Dr. Chei Sian Lee is currently Professor at the Wee Kim Wee School of Communication and Information at the Nanyang Technological University in Singapore, where she is also the Associate Chair for Faculty. She is actively involved in research on issues related to everyday user-information interaction at work, school or play. Specifically, her research focuses on how digital and emerging technologies can be designed to facilitate everyday user-information exchanges and be used to change social behaviors, benefit communities, and create social good. More recently, she is investigating the deepfakes phenomena and the use of Generative Artificial Intelligence from an information-oriented perspective. Dr Lee received her B.Sc. and M.Sc. degrees in Computer and Information sciences from the National University of Singapore and her PhD in Management Information Systems from the University of Illinois at Chicago, Liautaud Graduate School of Business.

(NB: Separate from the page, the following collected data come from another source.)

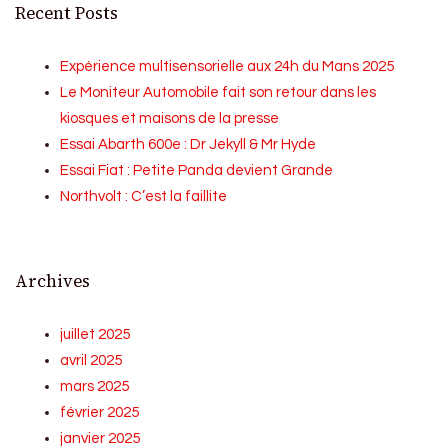
Recent Posts
Expérience multisensorielle aux 24h du Mans 2025
Le Moniteur Automobile fait son retour dans les
kiosques et maisons de la presse
Essai Abarth 600e : Dr Jekyll & Mr Hyde
Essai Fiat : Petite Panda devient Grande
Northvolt : C’est la faillite
Archives
juillet 2025
avril 2025
mars 2025
février 2025
janvier 2025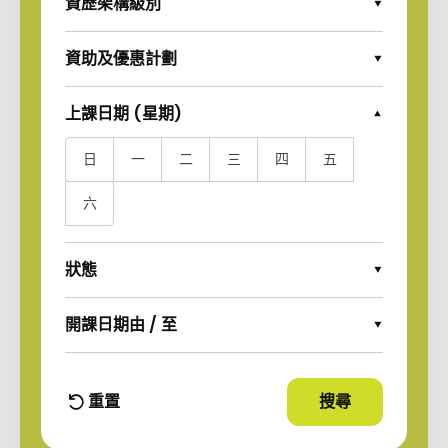
資歷架構級別
Expand Options
資助及優惠計劃
Expand Options
上課日期 (星期)
Collapse Options
日
一
二
三
四
五
六
狀態
Expand Options
開課日期由 / 至
Expand Options
重置
搜尋
使用篩選條件
篩選條件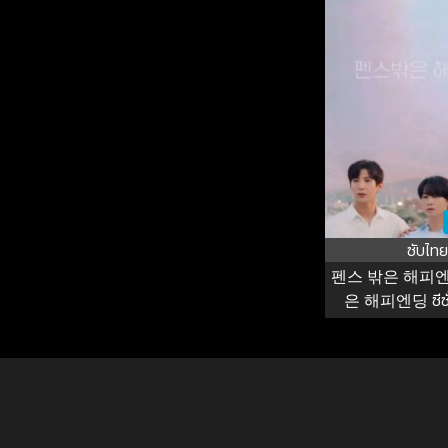
ซับไทย
펜스 밖은 해피엔
은 해피엔딩 ซีซั่น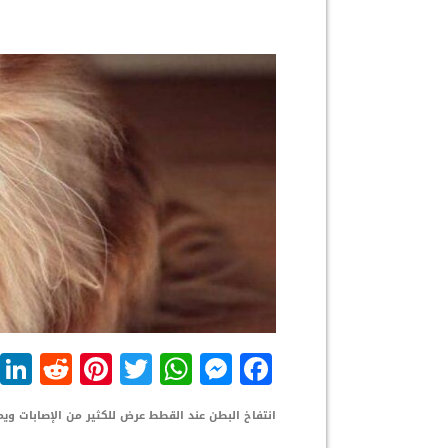
dit
nterest
WhatsApp
Twitter
Messenger
Facebook
انتفاخ البطن عند القطط عرض للكثير من الإصابات وي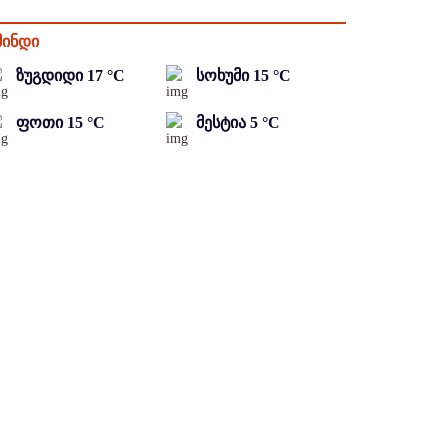
მინდი
ზუგდიდი
17
°C
სოხუმი
15
°C
ფოთი
15
°C
მესტია
5
°C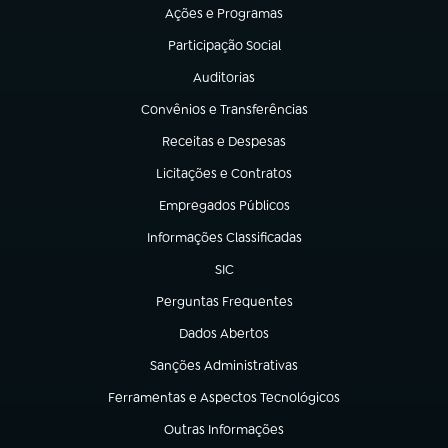
Ações e Programas
(abre em nova aba)
Participação Social
(abre em nova aba)
Auditorias
(abre em nova aba)
Convênios e Transferências
(abre em nova aba)
Receitas e Despesas
(abre em nova aba)
Licitações e Contratos
(abre em nova aba)
Empregados Públicos
(abre em nova aba)
Informações Classificadas
(abre em nova aba)
SIC
(abre em nova aba)
Perguntas Frequentes
(abre em nova aba)
Dados Abertos
(abre em nova aba)
Sanções Administrativas
(abre em nova aba)
Ferramentas e Aspectos Tecnológicos
(abre em nova aba)
Outras Informações
(abre em nova aba)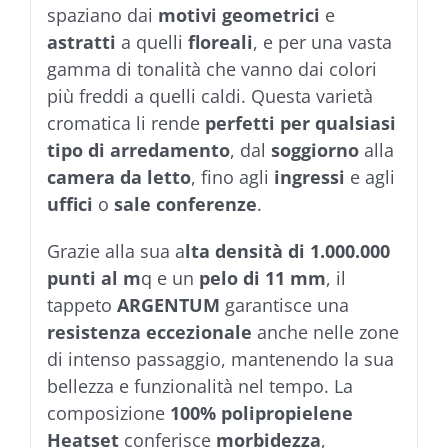
spaziano dai
motivi geometrici
e
astratti
a quelli
floreali
, e per una vasta
gamma di tonalità che vanno dai colori
più freddi a quelli caldi. Questa varietà
cromatica li rende
perfetti per qualsiasi
tipo di arredamento
, dal
soggiorno
alla
camera da letto
, fino agli
ingressi
e agli
uffici
o
sale conferenze
.
Grazie alla sua a
lta densità di 1.000.000
punti al m
q e un
pelo di 11 mm
, il
tappeto
ARGENTUM
garantisce una
resistenza eccezionale
anche nelle zone
di intenso passaggio, mantenendo la sua
bellezza e funzionalità nel tempo. La
composizione
100% polipropielene
Heatset
conferisce
morbidezza
,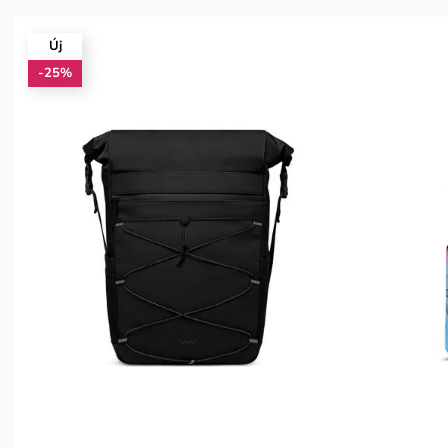
Új
-25%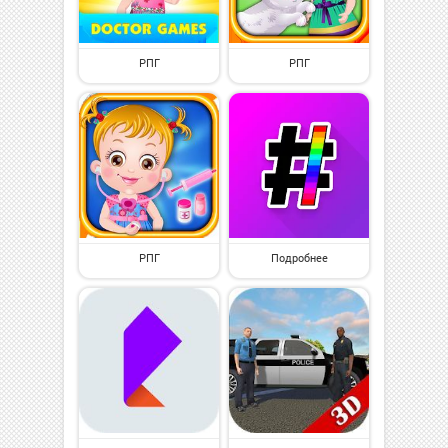
РПГ
РПГ
РПГ
Подробнее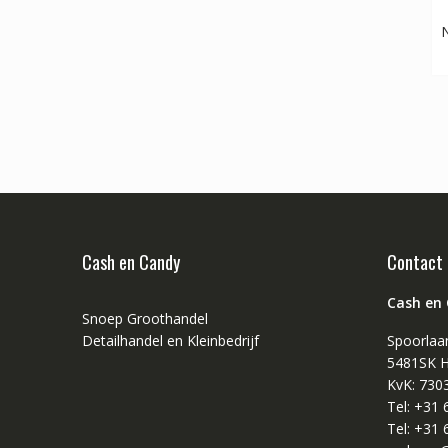
N
Cash en Candy
Contact
Cash en
Snoep Groothandel
Detailhandel en Kleinbedrijf
Spoorlaa
5481SK H
KvK: 730
Tel: +31
Tel: +31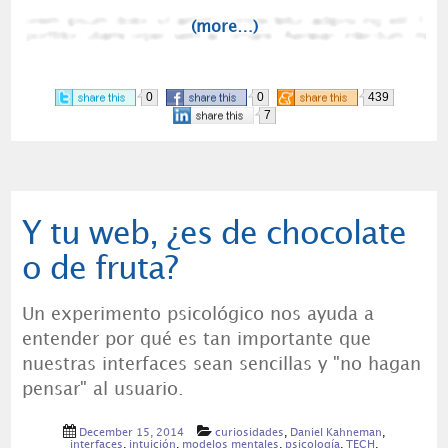
(more…)
0
0
439
7
Y tu web, ¿es de chocolate
o de fruta?
Un experimento psicológico nos ayuda a
entender por qué es tan importante que
nuestras interfaces sean sencillas y "no hagan
pensar" al usuario.
December 15, 2014
curiosidades
,
Daniel Kahneman
,
interfaces
,
intuición
,
modelos mentales
,
psicología
,
TECH
,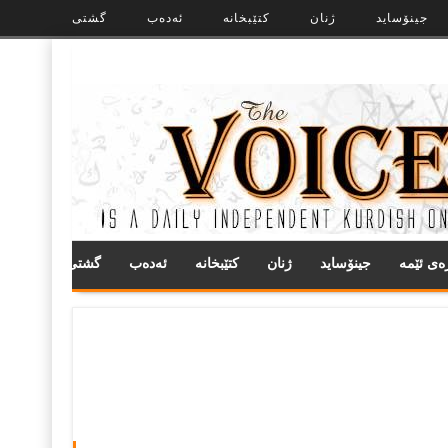
جینۆساید
ژنان
کتێبخانە
ئەدەب
گشتی
ره‌ی ئێمه
جینۆساید
ژنان
کتێبخانە
ئەدەب
گشتی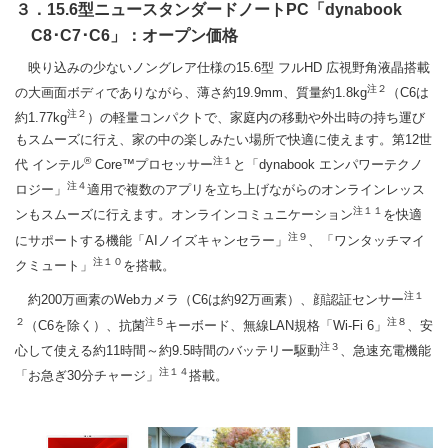
３．15.6型ニュースタンダードノートPC「dynabook
C8･C7･C6」：オープン価格
映り込みの少ないノングレア仕様の15.6型 フルHD 広視野角液晶搭載
注２
の大画面ボディでありながら、薄さ約19.9mm、質量約1.8kg
（C6は
注２
約1.77kg
）の軽量コンパクトで、家庭内の移動や外出時の持ち運び
もスムーズに行え、家の中の楽しみたい場所で快適に使えます。第12世
®
注１
代 インテル
Core™プロセッサー
と「dynabook エンパワーテクノ
注４
ロジー」
適用で複数のアプリを立ち上げながらのオンラインレッス
注１１
ンもスムーズに行えます。オンラインコミュニケーション
を快適
注９
にサポートする機能「AIノイズキャンセラー」
、「ワンタッチマイ
注１０
クミュート」
を搭載。
注１
約200万画素のWebカメラ（C6は約92万画素）、顔認証センサー
２
注５
注８
（C6を除く）、抗菌
キーボード、無線LAN規格「Wi-Fi 6」
、安
注３
心して使える約11時間～約9.5時間のバッテリー駆動
、急速充電機能
注１４
「お急ぎ30分チャージ」
搭載。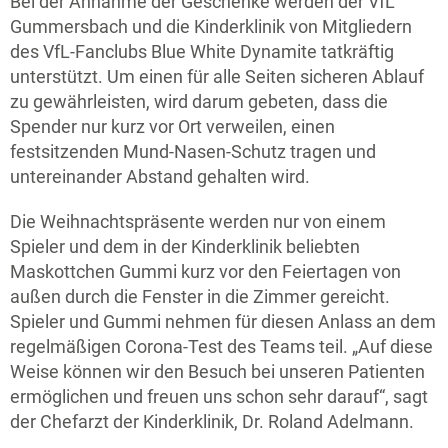
Bei der Annahme der Geschenke werden der VfL
Gummersbach und die Kinderklinik von Mitgliedern
des VfL-Fanclubs Blue White Dynamite tatkräftig
unterstützt. Um einen für alle Seiten sicheren Ablauf
zu gewährleisten, wird darum gebeten, dass die
Spender nur kurz vor Ort verweilen, einen
festsitzenden Mund-Nasen-Schutz tragen und
untereinander Abstand gehalten wird.
Die Weihnachtspräsente werden nur von einem
Spieler und dem in der Kinderklinik beliebten
Maskottchen Gummi kurz vor den Feiertagen von
außen durch die Fenster in die Zimmer gereicht.
Spieler und Gummi nehmen für diesen Anlass an dem
regelmäßigen Corona-Test des Teams teil. „Auf diese
Weise können wir den Besuch bei unseren Patienten
ermöglichen und freuen uns schon sehr darauf“, sagt
der Chefarzt der Kinderklinik, Dr. Roland Adelmann.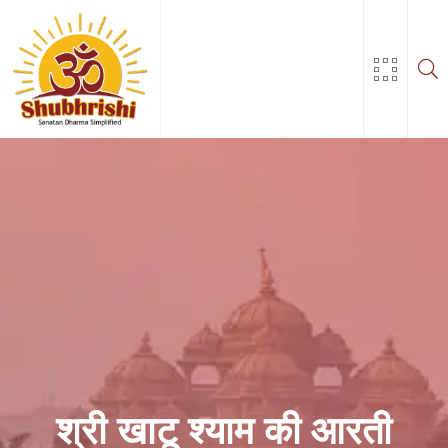
Skip
to
content
श्री खाटू श्याम की आरती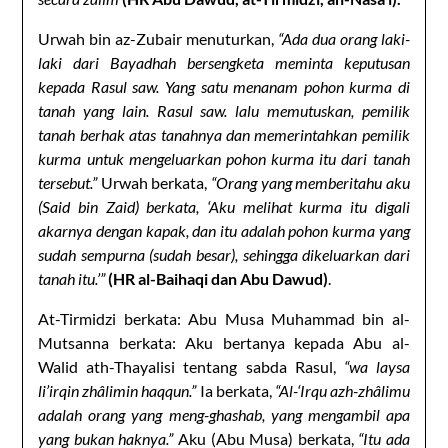
Urwah bin az-Zubair menuturkan,
“Ada dua orang laki-
laki dari Bayadhah bersengketa meminta keputusan
kepada Rasul saw. Yang satu menanam pohon kurma di
tanah yang lain. Rasul saw. lalu memutuskan, pemilik
tanah berhak atas tanahnya dan memerintahkan pemilik
kurma untuk mengeluarkan pohon kurma itu dari tanah
tersebut.”
Urwah berkata,
“Orang yang memberitahu aku
(Said bin Zaid) berkata, ‘Aku melihat kurma itu digali
akarnya dengan kapak, dan itu adalah pohon kurma yang
sudah sempurna (sudah besar), sehingga dikeluarkan dari
tanah itu.’”
(HR al-Baihaqi dan Abu Dawud)
.
At-Tirmidzi berkata: Abu Musa Muhammad bin al-
Mutsanna berkata: Aku bertanya kepada Abu al-
Walid ath-Thayalisi tentang sabda Rasul,
“wa laysa
li’irqin zhâlimin haqqun.”
Ia berkata,
“Al-‘Irqu azh-zhâlimu
adalah orang yang meng-ghashab, yang mengambil apa
yang bukan haknya.”
Aku (Abu Musa) berkata,
“Itu ada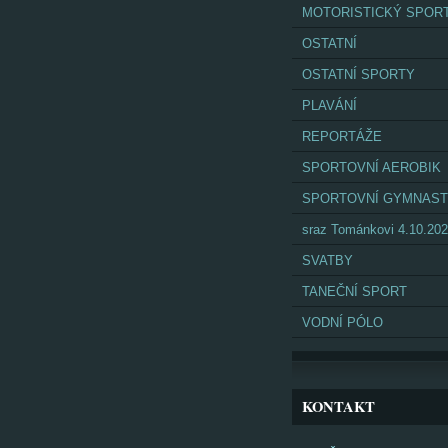
MOTORISTICKÝ SPOR
OSTATNÍ
OSTATNÍ SPORTY
PLAVÁNÍ
REPORTÁŽE
SPORTOVNÍ AEROBIK
SPORTOVNÍ GYMNAST
sraz Tománkovi 4.10.20
SVATBY
TANEČNÍ SPORT
VODNÍ PÓLO
KONTAKT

Speech Title: Searching as Learning with Everyday Digital Technologies and Generative AI

Abstract: Searching as Learning (SAL), a learning process with potential knowledge gain that occurs during searches in a digital environment, is an emerging field in human-computer interaction (HCI) research, especially with the recent technological advancements such as generative artificial intelligence (GAI). Many studies have investigated SAL’s learning perspective and facets supported by traditional search systems, such as web search engines, to access, search, and retrieve information to fulfill users’ learning intentions. The impacts of GAI and emerging technologies and their disruption to the existing SAL process need to be clarified. This presentation presents a series of studies on Generation Z and their SAL experience to understand how everyday digital technologies and GAI can help learners during SAL.